Lenz’s Law

Induced current opposes the cause producing it.

Opposition does not mean stopping the change completely. It only means resisting it. The induced current tries to create a magnetic field that either pushes back against an increase in flux or tries to fill in when flux is decreasing.

If a magnet is pushed quickly into a coil, I feel a resisting force. This resistance is because the coil produces an induced magnetic field that pushes back. The work I do against this resistance becomes the induced electrical energy in the coil.

When the north pole approaches the coil, the magnetic flux through the coil increases. According to Lenz’s law, the induced current must oppose this increase. So the coil tries to create its own north pole facing the incoming magnet. This creates a repulsive effect.

As the magnet moves away, flux decreases. Now the coil tries to oppose the reduction by creating a south pole facing the retreating magnet. This creates an attractive effect.

Whether the magnet is approaching or moving away, the coil responds in such a way that the induced current resists the change in flux in every situation.

1. Find whether magnetic flux is increasing or decreasing.
2. Decide what magnetic field the coil needs to create to oppose that change.
3. Use the coil’s polarity to determine the direction of current (clockwise or anticlockwise).

This method works even without using the right-hand rule.

If the coil must create a north pole towards the magnet, the induced current will flow in a direction that creates that pole.
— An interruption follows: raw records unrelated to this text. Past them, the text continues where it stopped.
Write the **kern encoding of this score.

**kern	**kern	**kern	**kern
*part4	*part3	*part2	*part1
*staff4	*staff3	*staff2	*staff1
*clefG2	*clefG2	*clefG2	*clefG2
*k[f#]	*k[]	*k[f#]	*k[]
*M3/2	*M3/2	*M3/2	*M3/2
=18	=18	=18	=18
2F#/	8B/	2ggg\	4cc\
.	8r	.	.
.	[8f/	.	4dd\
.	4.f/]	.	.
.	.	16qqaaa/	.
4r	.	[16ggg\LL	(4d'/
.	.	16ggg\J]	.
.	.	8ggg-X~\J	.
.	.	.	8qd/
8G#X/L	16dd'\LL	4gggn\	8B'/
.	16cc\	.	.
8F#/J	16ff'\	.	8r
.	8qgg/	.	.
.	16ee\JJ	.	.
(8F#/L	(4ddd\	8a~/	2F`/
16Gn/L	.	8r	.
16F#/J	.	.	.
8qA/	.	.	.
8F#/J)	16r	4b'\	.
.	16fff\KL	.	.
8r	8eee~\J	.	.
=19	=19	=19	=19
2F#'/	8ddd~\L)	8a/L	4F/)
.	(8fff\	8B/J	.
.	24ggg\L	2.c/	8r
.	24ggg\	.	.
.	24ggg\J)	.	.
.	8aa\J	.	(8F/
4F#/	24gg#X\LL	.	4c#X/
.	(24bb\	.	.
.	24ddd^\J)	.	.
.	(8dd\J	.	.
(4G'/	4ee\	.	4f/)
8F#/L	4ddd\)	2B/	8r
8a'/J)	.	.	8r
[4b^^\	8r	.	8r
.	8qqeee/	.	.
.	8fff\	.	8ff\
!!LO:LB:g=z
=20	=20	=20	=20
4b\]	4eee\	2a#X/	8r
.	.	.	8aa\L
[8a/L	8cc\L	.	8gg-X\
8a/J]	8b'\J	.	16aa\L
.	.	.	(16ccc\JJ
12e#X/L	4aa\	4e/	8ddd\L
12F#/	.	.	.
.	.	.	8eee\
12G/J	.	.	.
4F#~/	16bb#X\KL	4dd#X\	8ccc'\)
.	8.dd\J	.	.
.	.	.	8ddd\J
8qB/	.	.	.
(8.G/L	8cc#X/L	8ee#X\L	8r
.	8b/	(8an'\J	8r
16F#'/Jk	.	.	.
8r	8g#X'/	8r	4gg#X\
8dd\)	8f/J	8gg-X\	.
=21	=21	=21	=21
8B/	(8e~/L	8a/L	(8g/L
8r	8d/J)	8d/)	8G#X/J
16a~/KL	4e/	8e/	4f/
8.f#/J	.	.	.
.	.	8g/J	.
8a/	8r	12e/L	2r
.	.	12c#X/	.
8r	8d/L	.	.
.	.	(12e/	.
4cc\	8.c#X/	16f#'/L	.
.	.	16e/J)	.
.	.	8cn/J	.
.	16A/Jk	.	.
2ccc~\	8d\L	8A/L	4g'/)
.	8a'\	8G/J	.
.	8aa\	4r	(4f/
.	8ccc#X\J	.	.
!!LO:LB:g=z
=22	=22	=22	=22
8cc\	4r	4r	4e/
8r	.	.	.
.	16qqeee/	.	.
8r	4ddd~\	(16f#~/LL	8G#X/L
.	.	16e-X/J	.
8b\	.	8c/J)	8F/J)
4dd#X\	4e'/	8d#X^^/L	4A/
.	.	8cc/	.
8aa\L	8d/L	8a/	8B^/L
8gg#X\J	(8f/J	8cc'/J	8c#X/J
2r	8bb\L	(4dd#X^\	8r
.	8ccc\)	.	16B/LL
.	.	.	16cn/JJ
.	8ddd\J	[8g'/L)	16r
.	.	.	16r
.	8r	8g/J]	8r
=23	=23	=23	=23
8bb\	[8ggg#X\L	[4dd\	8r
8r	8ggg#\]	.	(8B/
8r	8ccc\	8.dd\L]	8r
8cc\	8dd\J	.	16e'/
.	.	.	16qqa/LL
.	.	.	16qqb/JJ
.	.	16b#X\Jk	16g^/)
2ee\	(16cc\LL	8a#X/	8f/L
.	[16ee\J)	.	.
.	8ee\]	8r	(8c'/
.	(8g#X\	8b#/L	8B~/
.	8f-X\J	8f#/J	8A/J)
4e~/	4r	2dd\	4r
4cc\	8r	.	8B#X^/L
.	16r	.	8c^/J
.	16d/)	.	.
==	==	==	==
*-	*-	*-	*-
Similarly, if it must create a south pole, the current direction reverses.

The negative sign in Faraday’s law comes directly from Lenz’s law:

\( \varepsilon = -\dfrac{d\Phi_B}{dt} \)

This negative sign ensures that the induced current always follows Lenz’s direction rule.

A magnet falls slowly through a thick copper tube compared to normal free fall. As the magnet falls, the changing flux induces currents in the tube that create magnetic fields opposing the fall. This slows the magnet down.

When the conductor slides in a magnetic field, the flux changes. The induced current creates a magnetic force that resists the motion, making the rod feel harder to move.

In both situations, the coil generates a magnetic field that opposes the change — repelling when the flux increases and attracting when the flux decreases.